Trailing permits may require NEPA for 2012, President proposes hike in grazing feesWritten by Christy Martinez
Beef and sheep producers who trail livestock to summer pasture may have breathed a sigh of relief at the January news that analysis for the National Environmental Policy Act (NEPA) would not be required for trailing this year, but now the issue is back.
“The BLM has decided at the national level that all offices will have to do NEPA before trailing this year,” says Wyoming State Grazing Board Rangeland Consultant Dick Loper.
Explaining the change, Loper says, “We went to Congress and developed language we thought would solve the problem and sent it to the Hill in late 2011. On the Hill, in deliberations, the language changed – what came out was not what we proposed.”
But, Loper says the Solicitor reassured Idaho Representative Mike Simpson that the revised language would not change anything, so it passed.
“However, several weeks ago the Solicitor told the BLM the language that passed did not give the agency relief from NEPA on trailing permits this year,” states Loper.
Because the BLM has learned of the requirement at the last minute, there has not yet been written guidance for field offices.
“We’ve been in touch with the BLM at the national level, and they’re writing instructions, but there are efforts in Congress this week to get a fix to the fix,” says Loper. “Time is running out; the grazing season starts March 1.”
In the meanwhile, Loper encourages those who trail on BLM to speak with their local BLM range conservationist to become a direct participant in the process of developing trailing permits.
“The BLM will have to come up with an environmental document with alternatives, terms and conditions, so ranchers need to take a proactive role to get a situation they can live with,” notes Loper. “Most BLM offices had put this on the back burner, but now they can’t, unless we get it fixed.”
President proposes fee increase
According to the Public Lands Council (PLC) and the National Cattlemen’s Beef Association (NCBA), President Obama’s proposed budget includes an effective increase in the public lands grazing fee assessment, which would force family-owned ranches to shell out more cash to Uncle Sam.
Dustin Van Liew, PLC executive director and NCBA director of federal lands, said in a statement that increasing the grazing fee through an arbitrary tax is unwarranted and is further evidence that the President and his administration are out of touch with production agriculture.
“From the President’s estate tax proposal to his plan to add a tax to increase the grazing fee and make extreme cuts in the BLM and Forest Service range funding, this budget proposal is further proof that this administration does not understand American agriculture,” said Van Liew. “Federal lands ranchers are, and always have been, willing to pay a fair price to graze livestock on public lands. They willingly invest significant amounts of money to manage and improve the range.”

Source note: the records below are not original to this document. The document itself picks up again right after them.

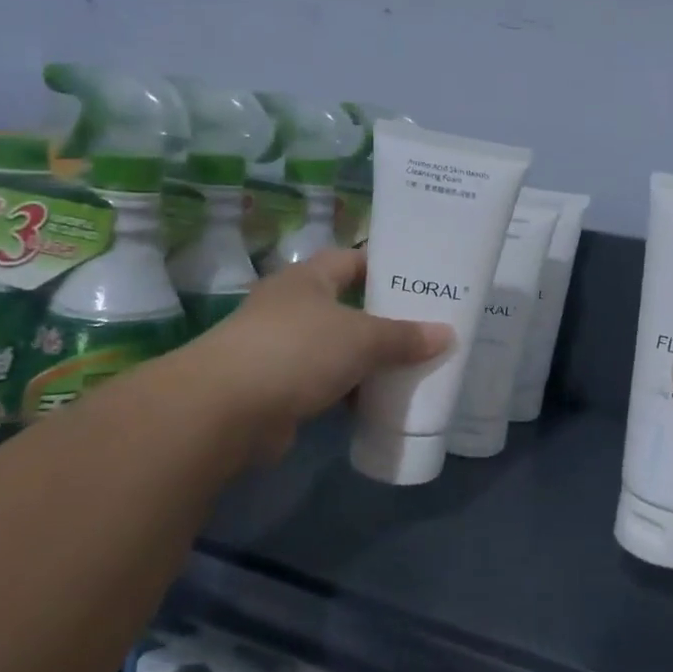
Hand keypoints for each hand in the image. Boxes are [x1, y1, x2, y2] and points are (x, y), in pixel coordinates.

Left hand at [204, 249, 449, 462]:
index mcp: (307, 279)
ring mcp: (282, 349)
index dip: (385, 266)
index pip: (352, 260)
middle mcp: (292, 308)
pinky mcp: (279, 388)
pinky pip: (327, 383)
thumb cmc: (297, 351)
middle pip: (348, 307)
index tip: (421, 278)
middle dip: (385, 319)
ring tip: (414, 365)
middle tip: (428, 326)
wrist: (226, 410)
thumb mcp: (362, 338)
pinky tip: (380, 401)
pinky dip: (351, 391)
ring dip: (369, 360)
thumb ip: (405, 336)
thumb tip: (447, 335)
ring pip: (338, 349)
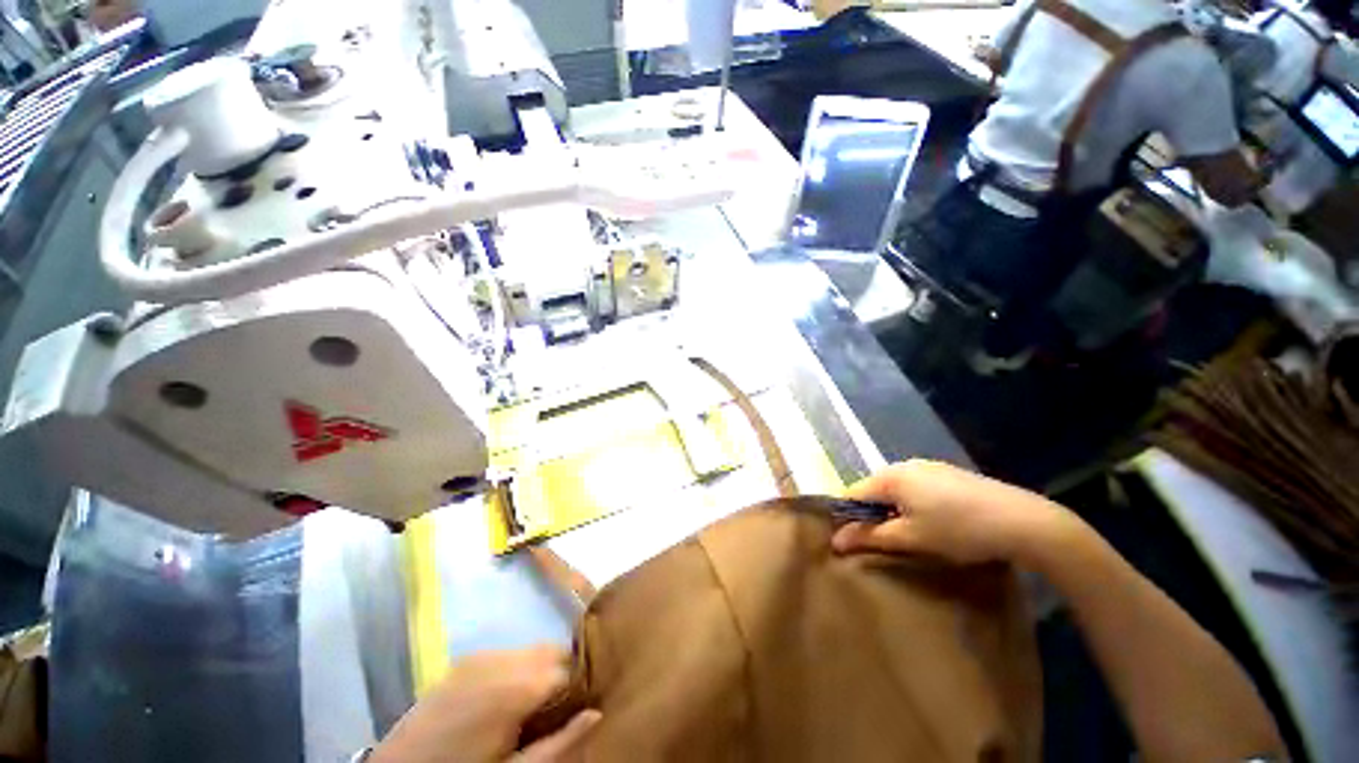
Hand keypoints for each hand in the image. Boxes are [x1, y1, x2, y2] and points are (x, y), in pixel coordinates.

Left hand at [371, 646, 599, 762]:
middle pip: (552, 650)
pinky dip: (517, 666)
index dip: (581, 683)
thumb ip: (559, 742)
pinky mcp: (464, 660)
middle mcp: (502, 659)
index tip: (583, 702)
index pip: (570, 667)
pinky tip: (507, 695)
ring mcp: (480, 656)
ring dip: (541, 668)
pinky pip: (506, 653)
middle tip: (560, 707)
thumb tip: (597, 712)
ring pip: (531, 649)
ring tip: (534, 703)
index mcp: (517, 687)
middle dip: (563, 671)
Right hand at [831, 460, 1074, 565]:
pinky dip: (916, 505)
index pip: (853, 494)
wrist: (1023, 522)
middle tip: (887, 543)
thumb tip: (836, 541)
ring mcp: (930, 466)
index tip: (855, 542)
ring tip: (913, 536)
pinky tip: (937, 524)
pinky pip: (918, 487)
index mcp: (890, 476)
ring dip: (896, 511)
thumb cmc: (958, 530)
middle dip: (874, 515)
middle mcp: (905, 465)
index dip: (849, 518)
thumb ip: (870, 537)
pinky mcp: (950, 474)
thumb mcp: (910, 538)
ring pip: (898, 489)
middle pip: (875, 490)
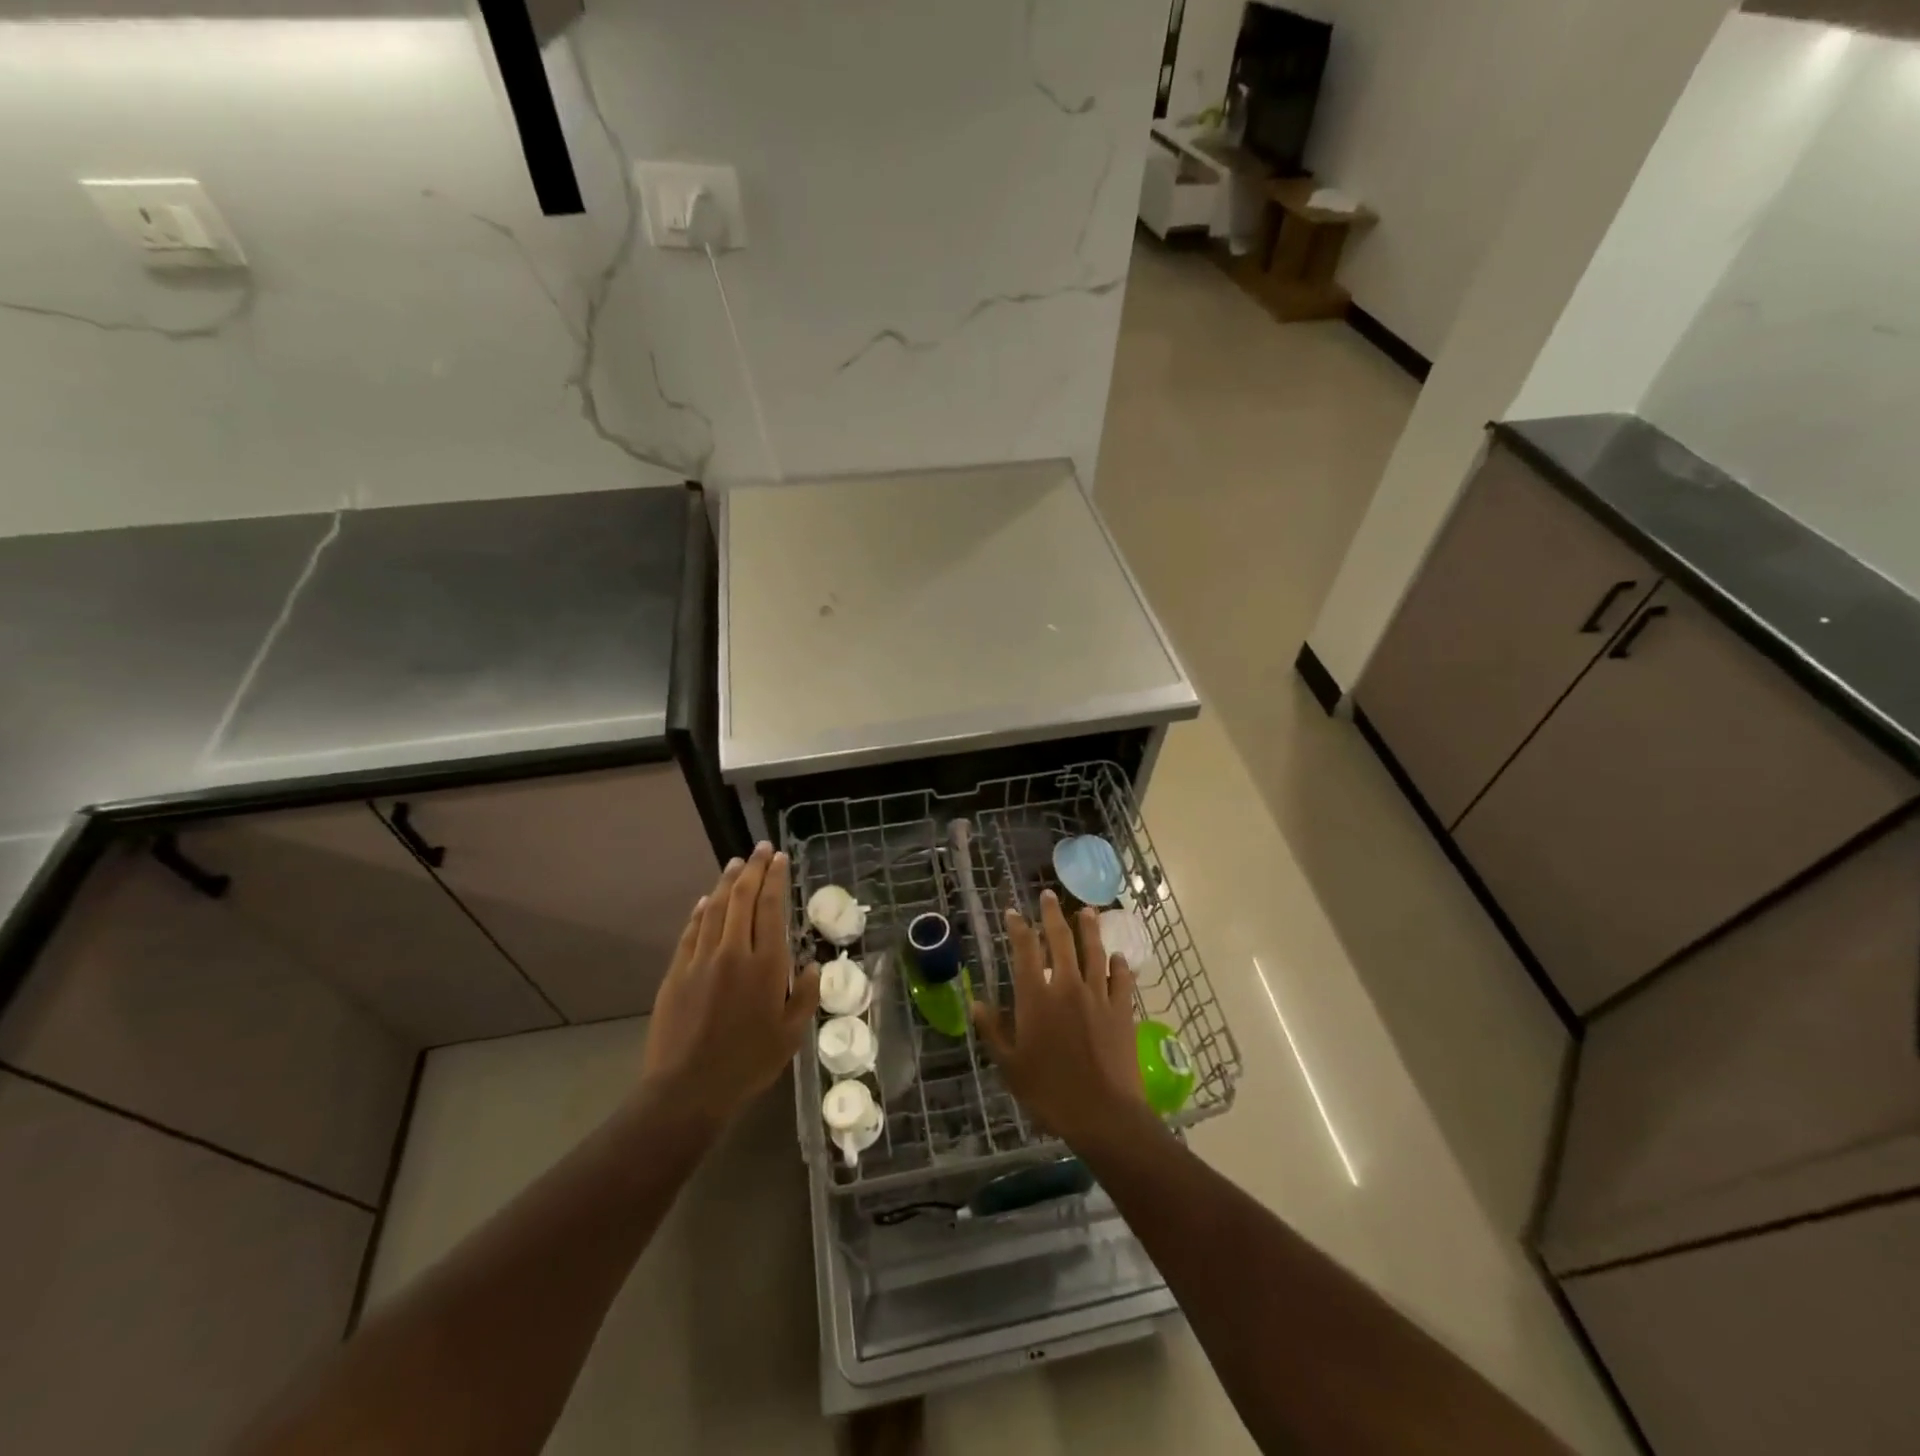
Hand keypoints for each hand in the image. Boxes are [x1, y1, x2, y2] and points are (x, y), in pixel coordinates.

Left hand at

“The current grazing fee is fair. In fact, most public lands ranchers already pay more than market price for their federal permits, considering factors such as added regulatory costs, increased predation, ownership of water rights, maintenance of improvements and the difficulties of managing livestock in rough, arid rangelands,” he continued. “Arbitrarily increasing the grazing fee via a tax will do nothing more than impose unnecessary costs on the ranchers who work every day to produce safe and affordable food and fiber.”
Specifically, the President’s budget calls for the BLM to impose a one-dollar-per-animal-unit-month (AUM) increase above the grazing fee to cover administrative costs.
Van Liew said ranchers should not bear the burden of paying for “bureaucratic administrative costs” that are out of their control. He also noted that the current administration denied petitions to change the grazing fee structure as recently as last year.
The President’s budget outline is just a proposal, and it is ultimately up to Congress to determine final budgetary allocations.
“The President’s lack of understanding for the federal lands grazing industry, as evidenced by his proposed 74-percent tax on federal land ranchers, is extremely disappointing. Effectively increasing the grazing fee during these times of economic uncertainty will unnecessarily increase burdens on livestock producers and hamper their ability to create jobs and generate economic growth in their communities. We are not going to stand by and let that happen,” said Van Liew. “PLC and NCBA will continue working with members of Congress to do what’s in the best interest of ranchers, and thereby our nation’s natural resources, to ensure a sustainable future for our industry and rural America.”